*** Opening Recorded data ***

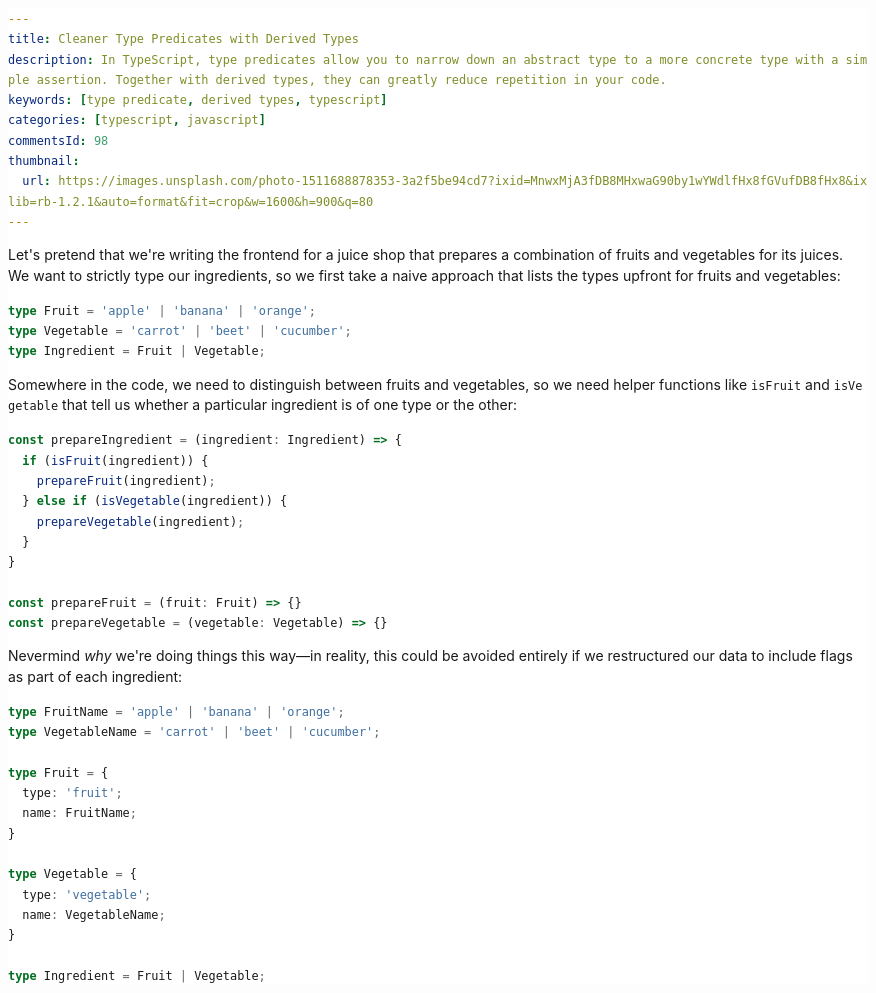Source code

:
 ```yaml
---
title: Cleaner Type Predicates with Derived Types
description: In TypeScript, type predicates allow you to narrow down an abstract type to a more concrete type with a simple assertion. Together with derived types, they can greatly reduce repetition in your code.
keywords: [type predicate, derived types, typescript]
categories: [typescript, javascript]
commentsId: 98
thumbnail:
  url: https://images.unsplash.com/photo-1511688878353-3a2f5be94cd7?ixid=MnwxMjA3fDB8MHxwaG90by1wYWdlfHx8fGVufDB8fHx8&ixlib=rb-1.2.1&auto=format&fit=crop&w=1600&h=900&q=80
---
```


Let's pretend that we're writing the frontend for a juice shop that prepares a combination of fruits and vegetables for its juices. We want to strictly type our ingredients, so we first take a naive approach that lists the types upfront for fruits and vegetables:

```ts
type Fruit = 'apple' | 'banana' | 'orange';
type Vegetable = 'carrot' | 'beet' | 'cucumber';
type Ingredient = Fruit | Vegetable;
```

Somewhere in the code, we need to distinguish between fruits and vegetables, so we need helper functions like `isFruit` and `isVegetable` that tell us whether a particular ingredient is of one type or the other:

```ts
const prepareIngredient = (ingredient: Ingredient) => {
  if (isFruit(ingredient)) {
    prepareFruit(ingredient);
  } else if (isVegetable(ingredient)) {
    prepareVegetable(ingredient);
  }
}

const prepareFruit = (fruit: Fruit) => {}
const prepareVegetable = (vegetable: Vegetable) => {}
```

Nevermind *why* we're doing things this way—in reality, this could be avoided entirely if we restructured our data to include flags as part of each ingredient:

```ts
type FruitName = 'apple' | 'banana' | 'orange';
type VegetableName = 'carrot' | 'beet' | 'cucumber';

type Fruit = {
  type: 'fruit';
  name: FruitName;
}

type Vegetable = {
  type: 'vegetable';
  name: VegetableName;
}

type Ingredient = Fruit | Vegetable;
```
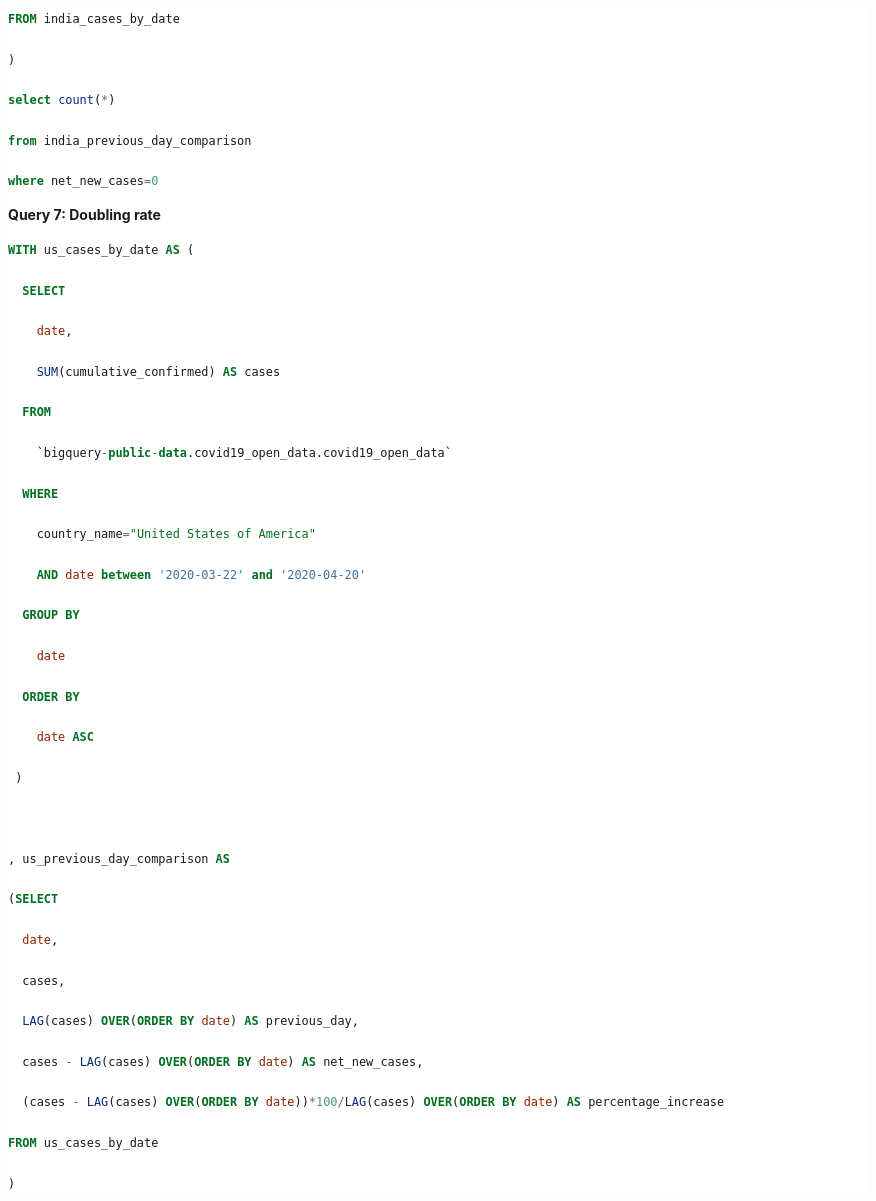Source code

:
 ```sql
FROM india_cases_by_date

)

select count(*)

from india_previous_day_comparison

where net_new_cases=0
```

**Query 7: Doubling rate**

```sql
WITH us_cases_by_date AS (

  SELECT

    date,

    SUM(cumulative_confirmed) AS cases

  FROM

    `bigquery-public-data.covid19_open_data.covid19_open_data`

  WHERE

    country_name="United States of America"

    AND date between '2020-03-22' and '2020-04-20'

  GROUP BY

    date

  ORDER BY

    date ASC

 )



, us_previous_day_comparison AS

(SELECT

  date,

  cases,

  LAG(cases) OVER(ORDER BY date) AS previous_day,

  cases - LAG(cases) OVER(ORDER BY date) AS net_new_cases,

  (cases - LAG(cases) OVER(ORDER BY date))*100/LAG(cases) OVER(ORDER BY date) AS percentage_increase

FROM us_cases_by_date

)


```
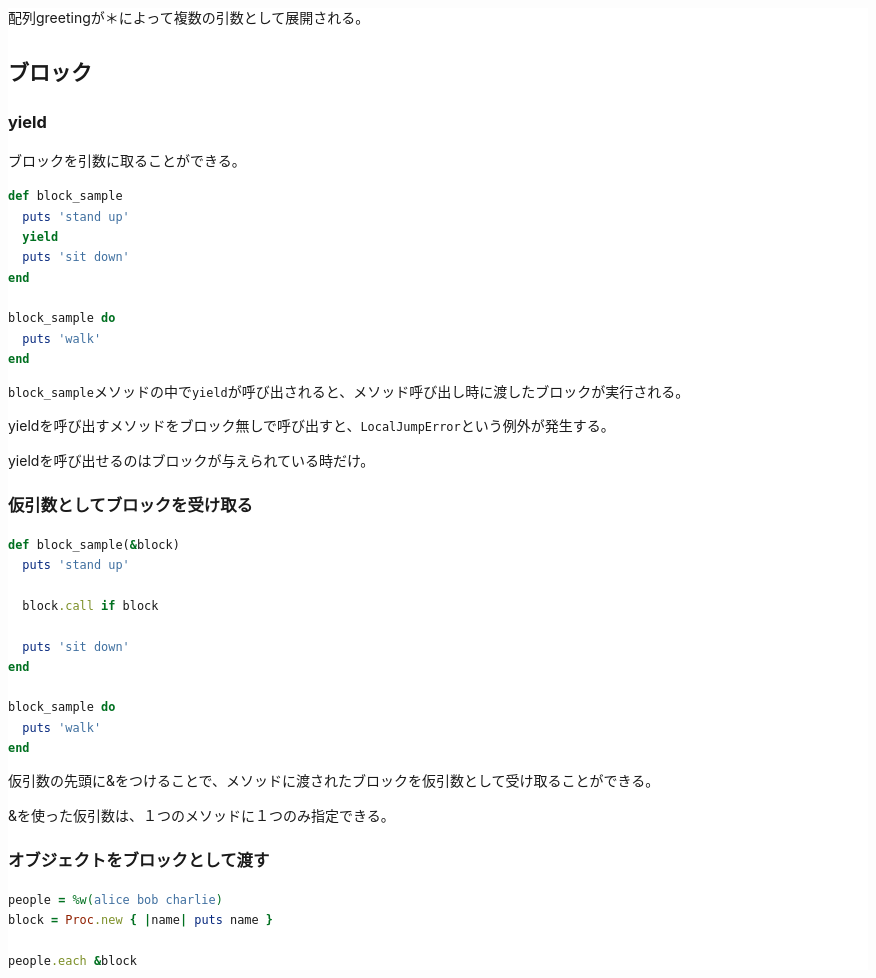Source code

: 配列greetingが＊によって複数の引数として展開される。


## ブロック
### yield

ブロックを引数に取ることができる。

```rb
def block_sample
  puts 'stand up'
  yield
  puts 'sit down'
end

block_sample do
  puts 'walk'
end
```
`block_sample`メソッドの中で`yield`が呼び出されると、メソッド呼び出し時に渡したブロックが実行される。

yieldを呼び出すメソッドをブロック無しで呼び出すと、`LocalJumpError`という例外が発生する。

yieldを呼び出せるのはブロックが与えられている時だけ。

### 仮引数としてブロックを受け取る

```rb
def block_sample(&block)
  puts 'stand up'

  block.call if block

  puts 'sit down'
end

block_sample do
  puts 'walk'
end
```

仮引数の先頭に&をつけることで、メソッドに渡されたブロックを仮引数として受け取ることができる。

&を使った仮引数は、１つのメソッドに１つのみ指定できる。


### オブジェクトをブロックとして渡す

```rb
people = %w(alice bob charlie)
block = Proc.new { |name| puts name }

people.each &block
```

*** Closing Recorded data ***

▶ **Your goal**
Going through the entries above, show each line that contains "fruits".

▶ **Answer**
Let's pretend that we're writing the frontend for a juice shop that prepares a combination of fruits and vegetables for its juices. We want to strictly type our ingredients, so we first take a naive approach that lists the types upfront for fruits and vegetables:
Somewhere in the code, we need to distinguish between fruits and vegetables, so we need helper functions like `isFruit` and `isVegetable` that tell us whether a particular ingredient is of one type or the other:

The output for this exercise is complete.